Die Stimme der Revolution Deutsche Welle konkurriert mit CNN und BBC

BONN · Das deklarierte Ziel des neuen Intendanten der Deutschen Welle, Peter Limbourg, ist die Spitzengruppe der Auslandssender. Ein schwieriges Feld, tummeln sich dort doch mächtige Medienmultis wie CNN und BBC News mit enormen Reichweiten. Doch auch die stehen unter Druck, insbesondere wenn es sich um die für Europa und Westen schlechthin so wichtige Berichterstattung über den Nahen und Mittleren Osten dreht.

Mit einer unglaublichen Dynamik macht sich dort der erst 1996 gegründete Sender Al Dschasira (bedeutet: Die Insel) breit, der mit seiner Berichterstattung nach dem 11. September 2001 und zum Arabischen Frühling zur wichtigen Informationsquelle für den Westen wurde. Der Sender erreicht 200 Millionen Kabelnutzer und 50 Millionen Zuschauer via Satellit, ein Vielfaches davon über soziale Medien.

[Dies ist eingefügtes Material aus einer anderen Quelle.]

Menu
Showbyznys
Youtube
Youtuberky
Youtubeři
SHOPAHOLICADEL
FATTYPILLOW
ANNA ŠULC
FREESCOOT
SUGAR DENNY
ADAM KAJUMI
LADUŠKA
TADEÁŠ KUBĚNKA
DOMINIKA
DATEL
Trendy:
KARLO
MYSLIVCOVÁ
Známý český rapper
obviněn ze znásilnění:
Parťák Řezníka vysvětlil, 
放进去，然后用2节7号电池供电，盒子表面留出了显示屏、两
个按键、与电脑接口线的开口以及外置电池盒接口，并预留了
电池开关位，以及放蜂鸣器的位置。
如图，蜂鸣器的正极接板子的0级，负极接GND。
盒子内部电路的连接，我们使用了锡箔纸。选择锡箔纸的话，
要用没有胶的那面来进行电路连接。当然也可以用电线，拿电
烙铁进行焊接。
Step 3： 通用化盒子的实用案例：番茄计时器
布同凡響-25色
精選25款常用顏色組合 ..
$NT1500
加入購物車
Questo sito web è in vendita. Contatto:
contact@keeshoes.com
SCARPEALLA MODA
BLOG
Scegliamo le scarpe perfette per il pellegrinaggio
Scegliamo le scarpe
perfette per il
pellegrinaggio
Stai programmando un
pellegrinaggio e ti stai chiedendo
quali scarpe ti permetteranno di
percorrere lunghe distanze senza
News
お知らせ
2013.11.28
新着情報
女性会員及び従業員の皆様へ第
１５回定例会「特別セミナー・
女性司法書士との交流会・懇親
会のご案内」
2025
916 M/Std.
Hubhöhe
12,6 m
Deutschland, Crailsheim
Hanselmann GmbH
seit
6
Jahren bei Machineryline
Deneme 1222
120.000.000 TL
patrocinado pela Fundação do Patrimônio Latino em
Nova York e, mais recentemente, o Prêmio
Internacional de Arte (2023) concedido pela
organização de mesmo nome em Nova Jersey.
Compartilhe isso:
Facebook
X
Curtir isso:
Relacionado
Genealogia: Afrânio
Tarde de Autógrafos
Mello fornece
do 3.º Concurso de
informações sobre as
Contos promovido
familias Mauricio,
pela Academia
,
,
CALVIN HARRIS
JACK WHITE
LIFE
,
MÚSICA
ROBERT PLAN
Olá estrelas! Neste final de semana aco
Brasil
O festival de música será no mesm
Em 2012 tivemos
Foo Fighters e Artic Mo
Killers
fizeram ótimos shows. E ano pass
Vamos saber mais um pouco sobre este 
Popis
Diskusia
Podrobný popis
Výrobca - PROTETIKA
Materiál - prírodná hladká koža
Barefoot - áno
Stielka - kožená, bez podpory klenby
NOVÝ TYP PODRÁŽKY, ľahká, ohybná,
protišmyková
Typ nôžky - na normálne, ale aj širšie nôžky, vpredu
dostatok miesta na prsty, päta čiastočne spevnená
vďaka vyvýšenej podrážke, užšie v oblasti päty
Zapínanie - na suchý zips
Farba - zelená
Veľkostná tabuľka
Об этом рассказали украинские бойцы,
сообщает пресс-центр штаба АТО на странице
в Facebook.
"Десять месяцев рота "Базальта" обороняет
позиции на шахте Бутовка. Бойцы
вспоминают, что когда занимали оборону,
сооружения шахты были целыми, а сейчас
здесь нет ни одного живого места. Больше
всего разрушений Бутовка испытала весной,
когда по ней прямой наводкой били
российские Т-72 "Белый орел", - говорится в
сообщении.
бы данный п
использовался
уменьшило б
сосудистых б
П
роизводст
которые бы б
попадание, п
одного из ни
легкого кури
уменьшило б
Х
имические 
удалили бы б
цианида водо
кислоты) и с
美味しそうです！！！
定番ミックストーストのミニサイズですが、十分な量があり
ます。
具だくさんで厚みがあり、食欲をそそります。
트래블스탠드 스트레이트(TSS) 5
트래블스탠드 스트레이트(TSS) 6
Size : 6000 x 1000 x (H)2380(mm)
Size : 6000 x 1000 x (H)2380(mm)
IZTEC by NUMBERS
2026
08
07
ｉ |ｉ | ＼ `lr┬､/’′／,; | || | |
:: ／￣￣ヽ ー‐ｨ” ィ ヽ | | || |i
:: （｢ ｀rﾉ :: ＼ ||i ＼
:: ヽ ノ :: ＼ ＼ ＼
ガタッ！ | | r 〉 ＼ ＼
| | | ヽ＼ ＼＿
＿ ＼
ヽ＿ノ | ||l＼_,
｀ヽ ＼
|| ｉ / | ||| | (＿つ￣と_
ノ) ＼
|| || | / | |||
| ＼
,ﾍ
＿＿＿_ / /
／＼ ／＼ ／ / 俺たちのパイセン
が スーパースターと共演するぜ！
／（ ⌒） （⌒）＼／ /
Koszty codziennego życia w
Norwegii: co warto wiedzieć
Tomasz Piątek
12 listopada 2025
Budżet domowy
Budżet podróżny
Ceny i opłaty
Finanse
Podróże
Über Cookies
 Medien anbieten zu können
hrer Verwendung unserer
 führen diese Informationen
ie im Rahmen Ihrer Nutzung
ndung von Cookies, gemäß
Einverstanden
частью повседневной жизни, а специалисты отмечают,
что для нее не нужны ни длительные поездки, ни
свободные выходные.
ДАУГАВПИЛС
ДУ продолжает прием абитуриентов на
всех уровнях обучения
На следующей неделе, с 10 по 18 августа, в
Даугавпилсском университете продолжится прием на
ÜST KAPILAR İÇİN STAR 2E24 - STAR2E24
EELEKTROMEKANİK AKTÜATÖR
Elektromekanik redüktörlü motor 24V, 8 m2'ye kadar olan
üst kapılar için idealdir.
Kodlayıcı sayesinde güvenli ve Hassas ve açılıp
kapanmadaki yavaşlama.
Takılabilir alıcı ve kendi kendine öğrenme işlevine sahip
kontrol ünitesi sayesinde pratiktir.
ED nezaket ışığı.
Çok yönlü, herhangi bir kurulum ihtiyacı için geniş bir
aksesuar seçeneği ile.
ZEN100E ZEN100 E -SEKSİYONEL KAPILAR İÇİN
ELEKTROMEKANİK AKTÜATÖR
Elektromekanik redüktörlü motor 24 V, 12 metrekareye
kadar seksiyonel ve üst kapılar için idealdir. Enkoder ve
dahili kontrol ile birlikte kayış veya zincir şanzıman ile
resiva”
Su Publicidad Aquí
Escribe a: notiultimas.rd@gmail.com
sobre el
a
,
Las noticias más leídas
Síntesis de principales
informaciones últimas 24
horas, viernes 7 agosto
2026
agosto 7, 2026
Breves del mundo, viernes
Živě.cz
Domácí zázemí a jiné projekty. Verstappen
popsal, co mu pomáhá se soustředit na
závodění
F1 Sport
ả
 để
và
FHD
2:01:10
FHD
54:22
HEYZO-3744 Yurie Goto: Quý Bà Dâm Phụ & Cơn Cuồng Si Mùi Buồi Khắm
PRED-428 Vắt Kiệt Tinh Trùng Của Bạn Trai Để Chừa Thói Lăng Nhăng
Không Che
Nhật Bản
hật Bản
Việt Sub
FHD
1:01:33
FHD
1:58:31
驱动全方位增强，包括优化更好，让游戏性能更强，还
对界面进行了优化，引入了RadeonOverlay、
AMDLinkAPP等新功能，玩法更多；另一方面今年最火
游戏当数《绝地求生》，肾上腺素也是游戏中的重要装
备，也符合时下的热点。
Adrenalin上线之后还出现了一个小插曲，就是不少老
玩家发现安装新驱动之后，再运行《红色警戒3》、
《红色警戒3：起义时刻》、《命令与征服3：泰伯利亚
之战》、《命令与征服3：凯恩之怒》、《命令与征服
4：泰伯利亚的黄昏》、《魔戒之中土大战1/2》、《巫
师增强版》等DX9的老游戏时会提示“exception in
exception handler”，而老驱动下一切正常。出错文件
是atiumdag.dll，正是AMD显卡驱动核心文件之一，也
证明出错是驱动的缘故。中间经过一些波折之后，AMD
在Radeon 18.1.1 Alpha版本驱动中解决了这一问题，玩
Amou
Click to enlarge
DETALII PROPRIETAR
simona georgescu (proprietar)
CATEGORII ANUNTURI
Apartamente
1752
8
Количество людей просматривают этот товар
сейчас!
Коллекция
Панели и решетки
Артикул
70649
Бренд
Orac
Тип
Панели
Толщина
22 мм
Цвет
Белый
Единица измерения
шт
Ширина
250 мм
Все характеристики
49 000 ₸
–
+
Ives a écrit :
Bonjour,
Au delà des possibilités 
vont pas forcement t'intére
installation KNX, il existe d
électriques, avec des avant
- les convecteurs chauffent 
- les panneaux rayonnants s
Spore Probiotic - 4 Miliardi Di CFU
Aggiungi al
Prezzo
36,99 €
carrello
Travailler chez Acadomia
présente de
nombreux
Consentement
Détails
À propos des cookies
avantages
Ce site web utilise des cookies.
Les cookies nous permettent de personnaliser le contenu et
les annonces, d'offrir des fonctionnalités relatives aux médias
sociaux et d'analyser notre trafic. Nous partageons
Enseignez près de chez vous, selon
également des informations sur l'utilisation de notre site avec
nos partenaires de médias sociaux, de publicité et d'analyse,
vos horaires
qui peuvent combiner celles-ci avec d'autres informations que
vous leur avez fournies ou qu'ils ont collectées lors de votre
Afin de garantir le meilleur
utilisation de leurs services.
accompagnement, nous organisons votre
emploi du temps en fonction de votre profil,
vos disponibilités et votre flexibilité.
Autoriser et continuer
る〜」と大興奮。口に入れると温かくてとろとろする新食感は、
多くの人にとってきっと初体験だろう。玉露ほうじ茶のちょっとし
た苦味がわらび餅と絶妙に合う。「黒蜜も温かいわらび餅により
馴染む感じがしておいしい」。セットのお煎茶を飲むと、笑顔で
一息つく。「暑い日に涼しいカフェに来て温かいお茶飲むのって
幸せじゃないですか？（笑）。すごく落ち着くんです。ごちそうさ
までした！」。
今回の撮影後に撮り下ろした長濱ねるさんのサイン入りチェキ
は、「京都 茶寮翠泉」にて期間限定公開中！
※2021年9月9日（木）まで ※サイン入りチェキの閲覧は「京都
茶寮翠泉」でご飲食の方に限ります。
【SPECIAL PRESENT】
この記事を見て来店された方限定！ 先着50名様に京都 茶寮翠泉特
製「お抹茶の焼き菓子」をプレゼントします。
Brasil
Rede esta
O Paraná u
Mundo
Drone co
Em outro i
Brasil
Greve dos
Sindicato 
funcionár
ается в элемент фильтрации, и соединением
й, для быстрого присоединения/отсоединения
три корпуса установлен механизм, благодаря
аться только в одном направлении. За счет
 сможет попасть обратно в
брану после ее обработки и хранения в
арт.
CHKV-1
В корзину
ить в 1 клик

Das sind Zahlen vor dem August dieses Jahres. Denn der neueste Coup des in Katar sitzenden Senders heißt Al Dschasira USA. Der sitzt im Herzen von Manhattan und bedient die USA mit einem speziellen USA-Programm. Für geschätzte 500 Millionen Dollar kaufte Al Dschasira den 2005 von Al Gore mitgegründeten Sender Current TV und übernahm die Frequenzen: 49 Millionen Haushalte erreicht Al Dschasira nun über Kabel. Als Chefin holte sich der Sender aus Katar Kate O'Brian, stellvertretende Direktorin des US-Senders ABC News.

Al Dschasira ist also längst nicht mehr auf den arabischen Raum beschränkt. Vor den USA bekam der Balkan 2011 seine Al Dschasira-Dependance mit Sitz in Sarajevo - von dort aus wird in Serbisch, Bosnisch und Kroatisch gesendet, die Inhalte stammen von dem Ableger Al Dschasira English. Hauptsitz ist Doha in Katar, weitere Büros liegen in London, Washington D.C. und Kuala Lumpur.

Gegründet wurde Al Dschasira von Sheik Hamad in Katar, der den Sender und seine 3000 Mitarbeiter aus 60 Nationen angeblich mit 400 Millionen Franken jährlich finanziert. Al Dschasira wurde im Westen vor allem durch Ausstrahlung von Bin-Laden-Videos und seine mitunter drastische Irak-Berichterstattung bekannt, profilierte sich zuletzt als "Stimme der Revolution" beim Arabischen Frühling.

Der Sender spiele "in den arabischen Ländern vornehmlich die Rolle des Korrektivs einer von den Regimes domestizierten Medienlandschaft. Es gibt fast kein arabisches Land, in dem der Sender nicht schon einmal verboten wurde", schrieb Carola Richter in "Zeit Online". Es gibt auch kritische Stimmen: Früher sei Al Dschasira der Wahrheit verpflichtet gewesen, moniert der Syrer Aktham Suliman, jetzt gehe es um Politik statt um Journalismus.